Data for this task.
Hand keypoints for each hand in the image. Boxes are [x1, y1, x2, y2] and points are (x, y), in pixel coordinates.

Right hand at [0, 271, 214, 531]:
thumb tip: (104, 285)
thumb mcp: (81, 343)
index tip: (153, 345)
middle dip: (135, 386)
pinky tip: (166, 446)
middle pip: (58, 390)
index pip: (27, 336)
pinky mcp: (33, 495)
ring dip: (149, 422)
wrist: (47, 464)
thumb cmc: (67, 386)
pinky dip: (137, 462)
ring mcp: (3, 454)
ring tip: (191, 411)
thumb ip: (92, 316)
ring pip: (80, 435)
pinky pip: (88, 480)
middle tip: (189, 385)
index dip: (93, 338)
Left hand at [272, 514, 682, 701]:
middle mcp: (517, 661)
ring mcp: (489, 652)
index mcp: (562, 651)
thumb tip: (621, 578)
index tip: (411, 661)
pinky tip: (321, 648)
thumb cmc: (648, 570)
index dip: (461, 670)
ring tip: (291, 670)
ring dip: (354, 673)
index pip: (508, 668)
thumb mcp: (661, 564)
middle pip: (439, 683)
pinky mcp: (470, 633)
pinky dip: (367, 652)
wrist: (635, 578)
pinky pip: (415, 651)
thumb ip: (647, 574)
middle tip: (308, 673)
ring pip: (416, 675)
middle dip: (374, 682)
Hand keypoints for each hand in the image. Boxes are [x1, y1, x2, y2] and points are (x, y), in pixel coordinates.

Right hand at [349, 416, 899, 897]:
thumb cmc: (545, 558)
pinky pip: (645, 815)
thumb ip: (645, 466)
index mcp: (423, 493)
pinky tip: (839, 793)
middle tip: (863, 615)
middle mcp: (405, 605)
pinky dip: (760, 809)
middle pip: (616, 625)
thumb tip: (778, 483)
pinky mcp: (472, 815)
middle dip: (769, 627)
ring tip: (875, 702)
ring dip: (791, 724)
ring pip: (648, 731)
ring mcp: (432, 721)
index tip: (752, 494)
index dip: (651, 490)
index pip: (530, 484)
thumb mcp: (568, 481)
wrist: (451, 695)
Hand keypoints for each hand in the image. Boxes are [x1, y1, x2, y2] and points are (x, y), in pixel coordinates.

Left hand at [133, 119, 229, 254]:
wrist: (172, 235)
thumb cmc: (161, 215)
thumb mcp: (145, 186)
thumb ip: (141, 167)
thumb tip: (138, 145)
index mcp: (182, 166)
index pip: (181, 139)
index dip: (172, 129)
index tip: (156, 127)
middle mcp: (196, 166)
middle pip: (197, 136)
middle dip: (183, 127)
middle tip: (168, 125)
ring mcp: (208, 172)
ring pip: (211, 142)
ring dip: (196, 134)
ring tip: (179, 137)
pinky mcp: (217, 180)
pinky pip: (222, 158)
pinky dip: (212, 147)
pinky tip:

* * *

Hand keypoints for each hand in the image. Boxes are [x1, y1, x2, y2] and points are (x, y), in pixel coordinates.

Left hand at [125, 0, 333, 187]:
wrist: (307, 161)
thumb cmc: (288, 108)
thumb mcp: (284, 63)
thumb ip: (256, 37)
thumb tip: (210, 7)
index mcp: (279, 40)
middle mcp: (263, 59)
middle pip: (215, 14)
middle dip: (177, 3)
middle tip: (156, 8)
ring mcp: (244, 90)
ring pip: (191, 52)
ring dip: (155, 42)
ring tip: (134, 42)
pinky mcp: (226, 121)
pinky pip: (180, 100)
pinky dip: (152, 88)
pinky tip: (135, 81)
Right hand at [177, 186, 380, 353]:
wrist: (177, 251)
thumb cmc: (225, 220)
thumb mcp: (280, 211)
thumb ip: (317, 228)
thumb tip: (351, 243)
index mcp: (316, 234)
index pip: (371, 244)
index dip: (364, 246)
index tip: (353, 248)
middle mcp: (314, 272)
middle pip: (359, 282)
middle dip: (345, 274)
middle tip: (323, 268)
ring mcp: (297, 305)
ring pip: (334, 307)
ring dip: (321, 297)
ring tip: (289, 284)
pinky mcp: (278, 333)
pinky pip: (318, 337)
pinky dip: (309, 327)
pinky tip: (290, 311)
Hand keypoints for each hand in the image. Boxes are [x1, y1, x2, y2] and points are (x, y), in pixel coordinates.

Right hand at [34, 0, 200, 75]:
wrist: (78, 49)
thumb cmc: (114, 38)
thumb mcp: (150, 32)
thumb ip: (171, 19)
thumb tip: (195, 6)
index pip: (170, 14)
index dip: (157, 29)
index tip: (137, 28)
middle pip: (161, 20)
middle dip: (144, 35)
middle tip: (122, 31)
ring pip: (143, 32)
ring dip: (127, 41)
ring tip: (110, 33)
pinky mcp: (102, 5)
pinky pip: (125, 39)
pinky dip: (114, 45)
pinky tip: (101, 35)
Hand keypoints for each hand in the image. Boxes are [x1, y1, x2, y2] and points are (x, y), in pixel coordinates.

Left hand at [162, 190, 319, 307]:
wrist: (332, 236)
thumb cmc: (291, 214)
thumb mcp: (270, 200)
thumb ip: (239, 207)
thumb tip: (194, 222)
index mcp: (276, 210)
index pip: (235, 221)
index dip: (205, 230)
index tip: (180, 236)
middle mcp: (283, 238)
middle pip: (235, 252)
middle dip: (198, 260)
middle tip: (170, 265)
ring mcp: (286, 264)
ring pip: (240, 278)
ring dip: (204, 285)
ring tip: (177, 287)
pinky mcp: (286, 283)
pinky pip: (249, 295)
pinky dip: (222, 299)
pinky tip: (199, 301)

Action item.
In the listing above, locate the line containing "ring tip: (875, 702)" and the line containing "thumb cmc: (161, 215)", then transcribe both and every line between them verbatim.

Answer to the problem.
ring tip: (875, 702)
ring dip: (791, 724)
ring pip: (648, 731)
ring mcp: (432, 721)
index tip: (752, 494)
index dip: (651, 490)
index pip: (530, 484)
thumb mcp: (568, 481)
wrist: (451, 695)
Hand keypoints for each hand in the image. Boxes are [x1, y1, x2, y2] and points are (x, y), in pixel coordinates.

Left hand at [133, 119, 229, 254]:
wrist: (172, 235)
thumb cmc: (161, 215)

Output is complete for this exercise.